Write every line below out again, exactly as given, but leave out the pictures.
--- Supplied material Enclosed Below ---
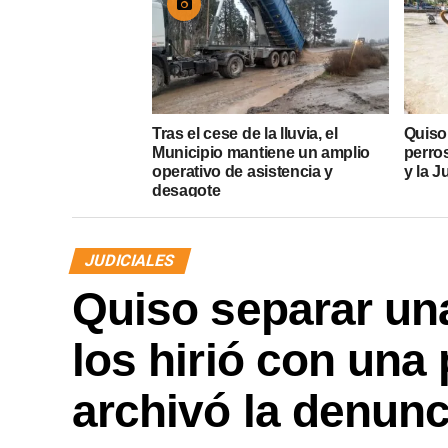
Tras el cese de la lluvia, el
Quiso
Municipio mantiene un amplio
perros
operativo de asistencia y
y la J
desagote
JUDICIALES
Quiso separar una
los hirió con una 
archivó la denunc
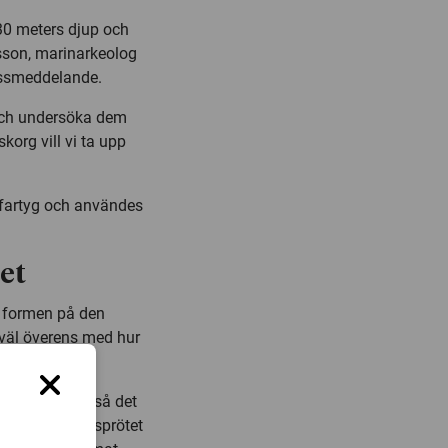
30 meters djup och
ansson, marinarkeolog
ressmeddelande.
 och undersöka dem
korg vill vi ta upp
lfartyg och användes
et
t formen på den
väl överens med hur
as bogspröt, så det
om satt på bogsprötet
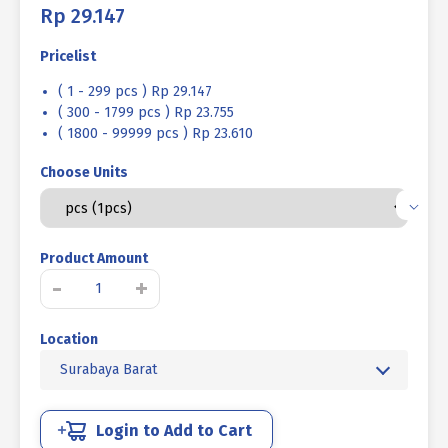
Rp
29.147
Pricelist
( 1 - 299 pcs ) Rp 29.147
( 300 - 1799 pcs ) Rp 23.755
( 1800 - 99999 pcs ) Rp 23.610
Choose Units
Product Amount
Kuantitas
-
+
BAUT
L
Location
TANAM
STAINLESS
Surabaya Barat
STEEL
SUS
304
Login to Add to Cart
M10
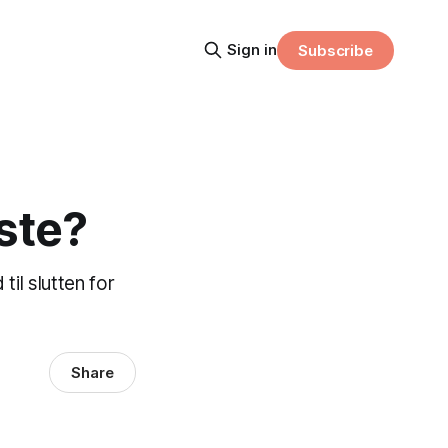
Sign in
Subscribe
iste?
til slutten for
Share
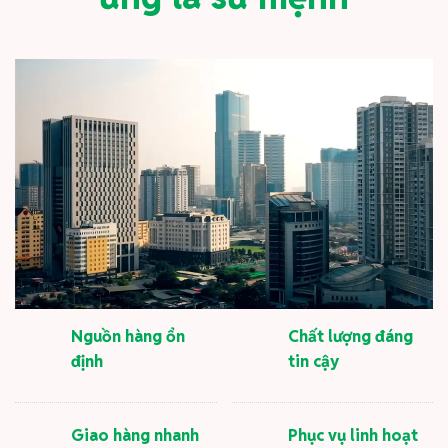
Nguồn hàng ổn
Chất lượng đáng
định
tin cậy
Giao hàng nhanh
Phục vụ linh hoạt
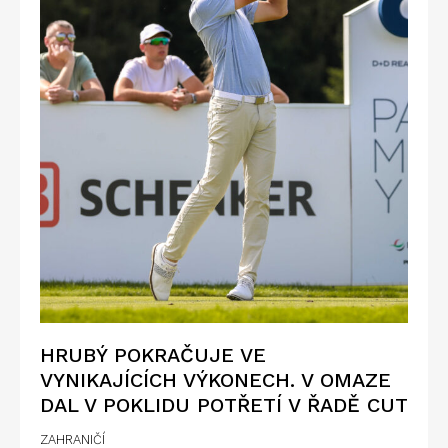
HRUBÝ POKRAČUJE VE
VYNIKAJÍCÍCH VÝKONECH. V OMAZE
DAL V POKLIDU POTŘETÍ V ŘADĚ CUT
ZAHRANIČÍ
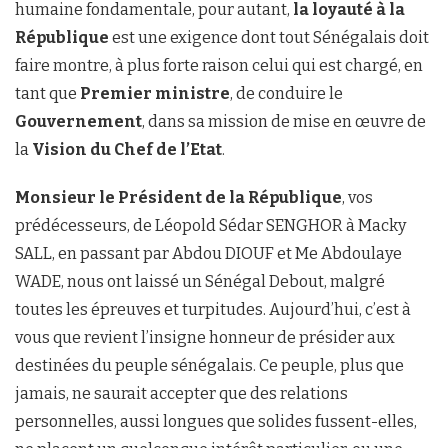
humaine fondamentale, pour autant,
la loyauté à la
République
est une exigence dont tout Sénégalais doit
faire montre, à plus forte raison celui qui est chargé, en
tant que
Premier ministre
, de conduire le
Gouvernement
, dans sa mission de mise en œuvre de
la
Vision du Chef de l’Etat
.
Monsieur le Président de la République
, vos
prédécesseurs, de Léopold Sédar SENGHOR à Macky
SALL, en passant par Abdou DIOUF et Me Abdoulaye
WADE, nous ont laissé un Sénégal Debout, malgré
toutes les épreuves et turpitudes. Aujourd’hui, c’est à
vous que revient l’insigne honneur de présider aux
destinées du peuple sénégalais. Ce peuple, plus que
jamais, ne saurait accepter que des relations
personnelles, aussi longues que solides fussent-elles,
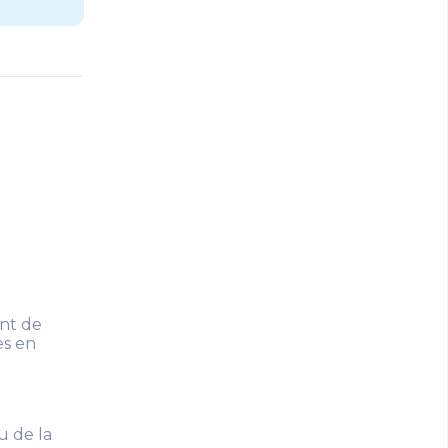
ent de
es en
u de la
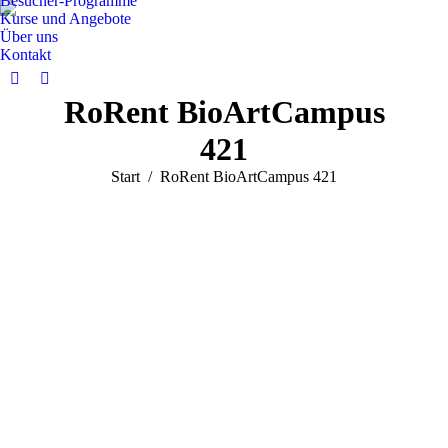
Besucher-Programme
Kurse und Angebote
Über uns
Kontakt
Facebook
Instagram
RoRent BioArtCampus
page
page
opens
opens
421
in
in
Sie befinden sich hier:
Start
RoRent BioArtCampus 421
new
new
window
window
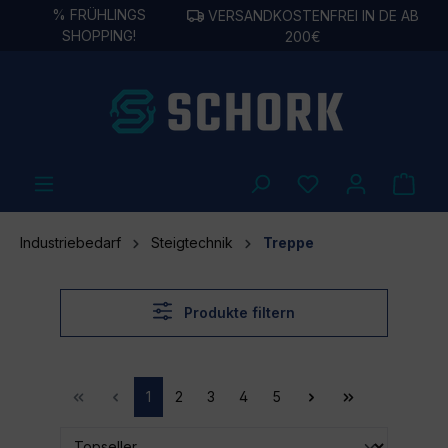
%
FRÜHLINGS
VERSANDKOSTENFREI IN DE AB
alt springen
SHOPPING!
200€
Industriebedarf
Steigtechnik
Treppe
Produkte filtern
1
2
3
4
5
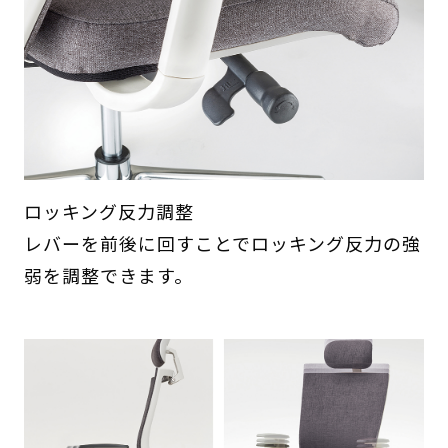
ロッキング反力調整
レバーを前後に回すことでロッキング反力の強
弱を調整できます。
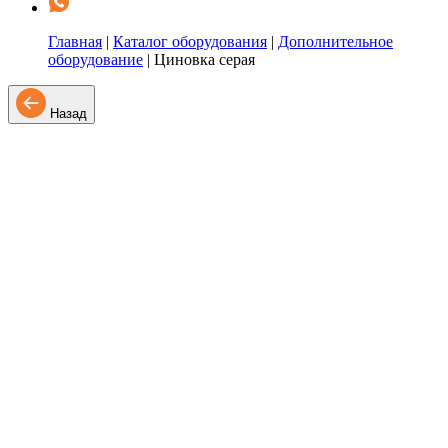
Главная
|
Каталог оборудования
|
Дополнительное
оборудование
|
Циновка серая
Назад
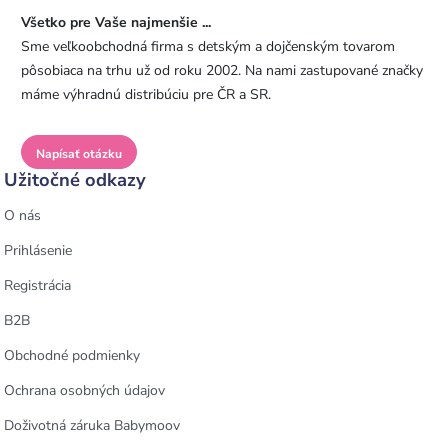
Všetko pre Vaše najmenšie ...
Sme veľkoobchodná firma s detským a dojčenským tovarom
pôsobiaca na trhu už od roku 2002. Na nami zastupované značky
máme výhradnú distribúciu pre ČR a SR.
Napísať otázku
Užitočné odkazy
O nás
Prihlásenie
Registrácia
B2B
Obchodné podmienky
Ochrana osobných údajov
Doživotná záruka Babymoov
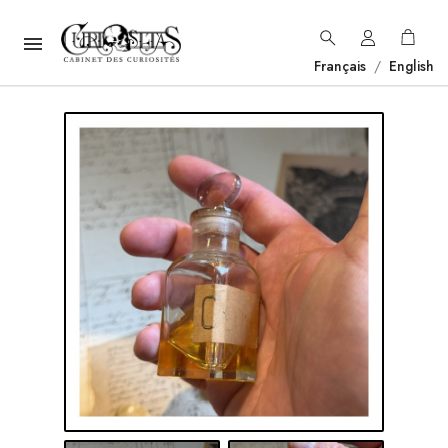

Français
/
English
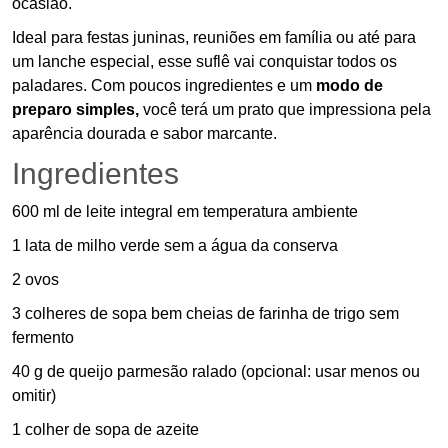
ocasião.
Ideal para festas juninas, reuniões em família ou até para
um lanche especial, esse suflê vai conquistar todos os
paladares. Com poucos ingredientes e um
modo de
preparo simples,
você terá um prato que impressiona pela
aparência dourada e sabor marcante.
Ingredientes
600 ml de leite integral em temperatura ambiente
1 lata de milho verde sem a água da conserva
2 ovos
3 colheres de sopa bem cheias de farinha de trigo sem
fermento
40 g de queijo parmesão ralado (opcional: usar menos ou
omitir)
1 colher de sopa de azeite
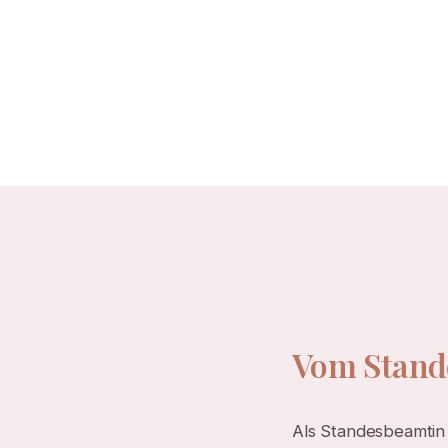
Vom Stand
Als Standesbeamtin 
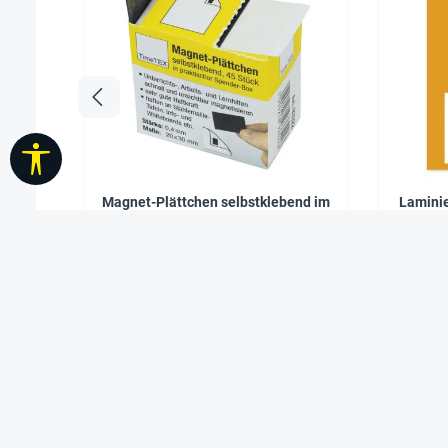
Werkzeugleiste anzeigen
Magnet-Plättchen selbstklebend im
Laminie
Spender, 45 Stück
4,45 €*
Ab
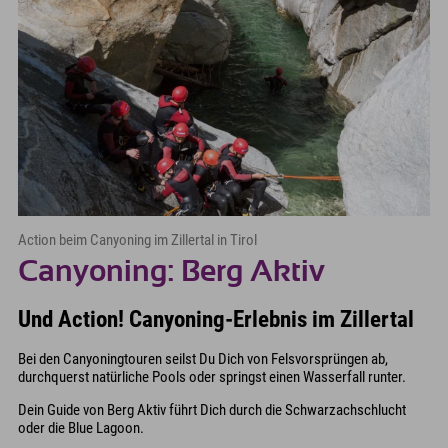
Action beim Canyoning im Zillertal in Tirol
Canyoning: Berg Aktiv
Und Action! Canyoning-Erlebnis im Zillertal
Bei den Canyoningtouren seilst Du Dich von Felsvorsprüngen ab,
durchquerst natürliche Pools oder springst einen Wasserfall runter.
Dein Guide von Berg Aktiv führt Dich durch die Schwarzachschlucht
oder die Blue Lagoon.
--- End of Enclosed Supplied material ---
**Finished exercise:**
Tras el cese de la lluvia, el
Quiso
Municipio mantiene un amplio
perros
operativo de asistencia y
y la J
desagote
JUDICIALES
Quiso separar una
los hirió con una 
archivó la denunc
30 meters djup och
ansson, marinarkeolog
ressmeddelande.
 och undersöka dem
korg vill vi ta upp
lfartyg och användes
et
t formen på den
väl överens med hur
as bogspröt, så det
om satt på bogsprötet
Rp
29.147
Pricelist
( 1 - 299 pcs ) Rp 29.147
( 300 - 1799 pcs ) Rp 23.755
( 1800 - 99999 pcs ) Rp 23.610
Choose Units
Product Amount
Kuantitas
-
+
BAUT
L
Location
TANAM
STAINLESS
Surabaya Barat
STEEL
SUS
304
Login to Add to Cart
M10
Sign in
Subscribe
iste?
til slutten for
Share
Nguồn hàng ổn
Chất lượng đáng
định
tin cậy
Giao hàng nhanh
Phục vụ linh hoạt
HRUBÝ POKRAČUJE VE
VYNIKAJÍCÍCH VÝKONECH. V OMAZE
DAL V POKLIDU POTŘETÍ V ŘADĚ CUT
ZAHRANIČÍ
humaine fondamentale, pour autant,
la loyauté à la
République
est une exigence dont tout Sénégalais doit
faire montre, à plus forte raison celui qui est chargé, en
tant que
Premier ministre
, de conduire le
Gouvernement
, dans sa mission de mise en œuvre de
la
Vision du Chef de l’Etat
.
Monsieur le Président de la République
, vos
prédécesseurs, de Léopold Sédar SENGHOR à Macky
SALL, en passant par Abdou DIOUF et Me Abdoulaye
WADE, nous ont laissé un Sénégal Debout, malgré
toutes les épreuves et turpitudes. Aujourd’hui, c’est à
vous que revient l’insigne honneur de présider aux
destinées du peuple sénégalais. Ce peuple, plus que
jamais, ne saurait accepter que des relations
personnelles, aussi longues que solides fussent-elles,
ent de
es en
u de la
Besucher-Programme
Kurse und Angebote
Über uns
Kontakt
Facebook
Instagram
RoRent BioArtCampus
page
page
opens
opens
421
in
in
Sie befinden sich hier:
Start
RoRent BioArtCampus 421
new
new
window
window
%
FRÜHLINGS
VERSANDKOSTENFREI IN DE AB
alt springen
SHOPPING!
200€
Industriebedarf
Steigtechnik
Treppe
Produkte filtern
1
2
3
4
5
ロッキング反力調整
レバーを前後に回すことでロッキング反力の強
弱を調整できます。
Главная
|
Каталог оборудования
|
Дополнительное
оборудование
|
Циновка серая
Назад
Všetko pre Vaše najmenšie ...
Sme veľkoobchodná firma s detským a dojčenským tovarom
pôsobiaca na trhu už od roku 2002. Na nami zastupované značky
máme výhradnú distribúciu pre ČR a SR.
Napísať otázku
Užitočné odkazy
O nás
Prihlásenie
Registrácia
B2B
Obchodné podmienky
Ochrana osobných údajov
Doživotná záruka Babymoov

Français
/
English
ocasião.
Ideal para festas juninas, reuniões em família ou até para
um lanche especial, esse suflê vai conquistar todos os
paladares. Com poucos ingredientes e um
modo de
preparo simples,
você terá um prato que impressiona pela
aparência dourada e sabor marcante.
Ingredientes
600 ml de leite integral em temperatura ambiente
1 lata de milho verde sem a água da conserva
2 ovos
3 colheres de sopa bem cheias de farinha de trigo sem
fermento
40 g de queijo parmesão ralado (opcional: usar menos ou
omitir)
1 colher de sopa de azeite
Vom Stand
Als Standesbeamtin 
Werkzeugleiste anzeigen
Magnet-Plättchen selbstklebend im
Laminie
Spender, 45 Stück
4,45 €*
Ab
Action beim Canyoning im Zillertal in Tirol
Canyoning: Berg Aktiv
Und Action! Canyoning-Erlebnis im Zillertal
Bei den Canyoningtouren seilst Du Dich von Felsvorsprüngen ab,
durchquerst natürliche Pools oder springst einen Wasserfall runter.
Dein Guide von Berg Aktiv führt Dich durch die Schwarzachschlucht
oder die Blue Lagoon.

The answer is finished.